Table of Contents

OAR Tutorial

On this page, you will learn how to properly use the CPU and GPU clusters of the team, and especially the OAR submission system.

In particular, you are highly encouraged to read the section about the “rules” and “good practices” when submitting jobs to ensure a fair use of resources among all users from the team.


Basics

The CPU cluster of the team is now part to the “shared cluster” of the center where you can use computing resources from different teams. You have a priority access to the computing nodes from THOTH.

The CPU cluster frontal node is called access2-cp. You can ssh to it, but you should not use it to do computations (it is just a bridge). For this, you have to submit jobs to the computation/worker nodes. A job is a task (generally a script in bash, python, etc.) that you cannot run on your working station (because of a lack of computing power/memory, etc.).

The GPU cluster is not shared and dedicated to our team. The frontal node is called edgar. Same thing, it is not a machine to do computations on.

In both cases you cannot directly SSH to computations nodes, you can only use them by submitting jobs. The job management system is handled by a program called OAR. OAR is a resource manager, it allows you to reserve some computing resources (xx CPU cores, a GPU) for a certain amount of times to do a task (run your script). When you submit a job, OAR allocates to you the resources that you requested and your job is run on this resources.

Important: You have to estimate the resources and time that your job will require when you submit it. If you reserve 20 cpu cores for 6 hours, your job should finish before the end of its allocated time. If not, your computations will be lost. To avoid this, you can use checkpointing and intermediate saving.

Using OAR

The following command will be useful to use OAR, especially to submit and monitor jobs:

oarstat

You can pipe the result to a grep on your username to print your jobs, e.g. oarstat | grep username or you can use the following option oarstat -u username.

Note: any submitted job is assigned a job id or job number (denoted <job_ID> in the following) that can be used to monitor it.

To monitor a running or finished job, you can use (replace <job_ID> by your job number):

oarstat -fj <job_ID>
oarsub -I   # Interactive

If the cluster isn't full, your job will be executed almost immediately. The -I option stands for “interactive”, it opens a shell on a computation node where you can run your experiment. This interactive mode is useful to run some small tests (session limited in time, at most 2 hours) before using the standard submission mode.

Standard job submission

oarsub my_script.sh

The command gives the prompt back immediately and will execute the job at a later time, this is called “batch mode”. The standard output and error are redirected to OAR.<job_ID>.stdout and OAR.<job_ID>.stderr in the current directory when you submitted the job.
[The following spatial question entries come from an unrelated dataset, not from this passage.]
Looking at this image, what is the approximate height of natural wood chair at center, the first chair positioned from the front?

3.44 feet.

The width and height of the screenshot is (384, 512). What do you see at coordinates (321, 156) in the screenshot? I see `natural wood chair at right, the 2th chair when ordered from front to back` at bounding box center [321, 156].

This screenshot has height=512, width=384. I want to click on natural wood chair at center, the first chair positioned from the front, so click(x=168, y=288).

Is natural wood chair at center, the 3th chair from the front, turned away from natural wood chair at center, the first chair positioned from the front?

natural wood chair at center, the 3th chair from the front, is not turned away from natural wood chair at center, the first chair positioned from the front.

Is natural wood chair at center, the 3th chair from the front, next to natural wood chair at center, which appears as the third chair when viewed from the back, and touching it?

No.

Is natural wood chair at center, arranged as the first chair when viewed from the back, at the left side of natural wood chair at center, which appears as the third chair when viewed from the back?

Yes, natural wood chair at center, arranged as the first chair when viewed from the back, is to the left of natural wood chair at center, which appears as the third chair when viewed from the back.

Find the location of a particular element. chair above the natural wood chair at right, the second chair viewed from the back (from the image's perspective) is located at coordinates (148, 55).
Attention: Your script my_script.sh should have execution right (more on Linux file permission can be found here). You can modify access right with the following command chmod u+x my_script.sh.

oardel <job_ID>

(you can get the <job_ID> from oarstat)

A visual overview of the nodes is given by the Monika software (cpu cluster and gpu cluster).

Note: Some tools (python script) were designed in the team to parse oarstat results in a more human-readable format, check out the thoth_utils Gitlab webpage. These scripts are also available in the following directory /home/thoth/gdurif/shared/thoth_utils (that you can add to the PATH in your .bashrc or equivalent for instance). The more intersting scripts in here are gpustat which summarize the GPU cluster current use and oarstat++.py which cn be used on both clusters (oarstat++.py -s edgar or oarstat++.py -s access2-cp). Other options are documented (see oarstat++.py -h).

oarsub -C<job_id>
oarsub -l "walltime=16:0:0" <your_command>

Default and besteffort jobs

When not specify otherwise, all jobs that you submit are default jobs. Once they started, they will run until they finish/crash/reach the walltime without interruption. To ensure a fair share of the resources between users, the resources allocated to default jobs of a single user are limited (c.f. below).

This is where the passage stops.